--- START ---

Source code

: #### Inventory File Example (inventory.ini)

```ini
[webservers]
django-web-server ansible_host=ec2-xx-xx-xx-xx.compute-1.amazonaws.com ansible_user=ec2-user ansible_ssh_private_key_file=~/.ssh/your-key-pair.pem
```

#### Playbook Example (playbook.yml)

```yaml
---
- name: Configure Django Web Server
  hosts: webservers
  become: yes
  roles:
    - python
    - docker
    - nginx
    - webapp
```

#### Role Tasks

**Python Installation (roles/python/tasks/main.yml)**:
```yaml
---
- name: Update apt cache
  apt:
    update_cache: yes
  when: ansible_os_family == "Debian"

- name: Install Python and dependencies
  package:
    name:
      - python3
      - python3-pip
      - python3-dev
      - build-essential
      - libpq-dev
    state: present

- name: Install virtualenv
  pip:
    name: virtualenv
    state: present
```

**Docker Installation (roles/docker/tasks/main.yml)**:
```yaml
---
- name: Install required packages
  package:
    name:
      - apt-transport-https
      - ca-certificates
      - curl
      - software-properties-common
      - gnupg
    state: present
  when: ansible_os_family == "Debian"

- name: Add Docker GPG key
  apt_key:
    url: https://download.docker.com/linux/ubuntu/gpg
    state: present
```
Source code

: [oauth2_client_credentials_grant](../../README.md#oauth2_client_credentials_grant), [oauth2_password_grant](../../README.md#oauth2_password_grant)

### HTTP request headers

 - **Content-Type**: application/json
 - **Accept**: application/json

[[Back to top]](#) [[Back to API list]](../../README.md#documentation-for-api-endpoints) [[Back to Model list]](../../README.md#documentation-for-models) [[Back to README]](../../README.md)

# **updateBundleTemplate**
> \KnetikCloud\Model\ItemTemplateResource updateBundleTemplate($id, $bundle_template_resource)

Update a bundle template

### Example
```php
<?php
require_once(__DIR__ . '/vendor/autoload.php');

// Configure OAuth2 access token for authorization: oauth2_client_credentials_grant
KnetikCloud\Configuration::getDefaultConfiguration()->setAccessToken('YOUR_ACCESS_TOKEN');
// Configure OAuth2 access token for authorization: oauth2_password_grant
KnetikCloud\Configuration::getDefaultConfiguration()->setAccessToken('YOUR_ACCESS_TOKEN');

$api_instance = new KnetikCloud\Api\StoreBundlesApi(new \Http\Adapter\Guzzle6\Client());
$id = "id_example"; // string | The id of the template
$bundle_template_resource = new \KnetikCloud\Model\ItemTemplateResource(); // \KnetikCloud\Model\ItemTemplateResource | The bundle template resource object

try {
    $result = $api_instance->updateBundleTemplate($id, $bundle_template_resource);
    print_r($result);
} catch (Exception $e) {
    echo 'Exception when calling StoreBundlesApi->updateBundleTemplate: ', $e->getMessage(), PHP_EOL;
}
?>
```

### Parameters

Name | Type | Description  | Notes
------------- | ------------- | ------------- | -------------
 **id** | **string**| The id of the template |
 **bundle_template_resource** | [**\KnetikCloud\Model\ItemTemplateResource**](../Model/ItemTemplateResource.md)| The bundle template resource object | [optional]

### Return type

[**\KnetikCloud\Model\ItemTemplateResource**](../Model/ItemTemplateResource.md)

--- END ---

Required work
Please quote every record above exactly as it appears.

Exercise response
Source code

: #### Inventory File Example (inventory.ini)

```ini
[webservers]
django-web-server ansible_host=ec2-xx-xx-xx-xx.compute-1.amazonaws.com ansible_user=ec2-user ansible_ssh_private_key_file=~/.ssh/your-key-pair.pem
```

#### Playbook Example (playbook.yml)

```yaml
---
- name: Configure Django Web Server
  hosts: webservers
  become: yes
  roles:
    - python
    - docker
    - nginx
    - webapp
```

#### Role Tasks

**Python Installation (roles/python/tasks/main.yml)**:
```yaml
---
- name: Update apt cache
  apt:
    update_cache: yes
  when: ansible_os_family == "Debian"

- name: Install Python and dependencies
  package:
    name:
      - python3
      - python3-pip
      - python3-dev
      - build-essential
      - libpq-dev
    state: present

- name: Install virtualenv
  pip:
    name: virtualenv
    state: present
```

**Docker Installation (roles/docker/tasks/main.yml)**:
```yaml
---
- name: Install required packages
  package:
    name:
      - apt-transport-https
      - ca-certificates
      - curl
      - software-properties-common
      - gnupg
    state: present
  when: ansible_os_family == "Debian"

- name: Add Docker GPG key
  apt_key:
    url: https://download.docker.com/linux/ubuntu/gpg
    state: present
```
Source code

: [oauth2_client_credentials_grant](../../README.md#oauth2_client_credentials_grant), [oauth2_password_grant](../../README.md#oauth2_password_grant)

### HTTP request headers

 - **Content-Type**: application/json
 - **Accept**: application/json

[[Back to top]](#) [[Back to API list]](../../README.md#documentation-for-api-endpoints) [[Back to Model list]](../../README.md#documentation-for-models) [[Back to README]](../../README.md)

# **updateBundleTemplate**
> \KnetikCloud\Model\ItemTemplateResource updateBundleTemplate($id, $bundle_template_resource)

Update a bundle template

### Example
```php
<?php
require_once(__DIR__ . '/vendor/autoload.php');

// Configure OAuth2 access token for authorization: oauth2_client_credentials_grant
KnetikCloud\Configuration::getDefaultConfiguration()->setAccessToken('YOUR_ACCESS_TOKEN');
// Configure OAuth2 access token for authorization: oauth2_password_grant
KnetikCloud\Configuration::getDefaultConfiguration()->setAccessToken('YOUR_ACCESS_TOKEN');

$api_instance = new KnetikCloud\Api\StoreBundlesApi(new \Http\Adapter\Guzzle6\Client());
$id = "id_example"; // string | The id of the template
$bundle_template_resource = new \KnetikCloud\Model\ItemTemplateResource(); // \KnetikCloud\Model\ItemTemplateResource | The bundle template resource object

try {
    $result = $api_instance->updateBundleTemplate($id, $bundle_template_resource);
    print_r($result);
} catch (Exception $e) {
    echo 'Exception when calling StoreBundlesApi->updateBundleTemplate: ', $e->getMessage(), PHP_EOL;
}
?>
```

### Parameters

Name | Type | Description  | Notes
------------- | ------------- | ------------- | -------------
 **id** | **string**| The id of the template |
 **bundle_template_resource** | [**\KnetikCloud\Model\ItemTemplateResource**](../Model/ItemTemplateResource.md)| The bundle template resource object | [optional]

### Return type

[**\KnetikCloud\Model\ItemTemplateResource**](../Model/ItemTemplateResource.md)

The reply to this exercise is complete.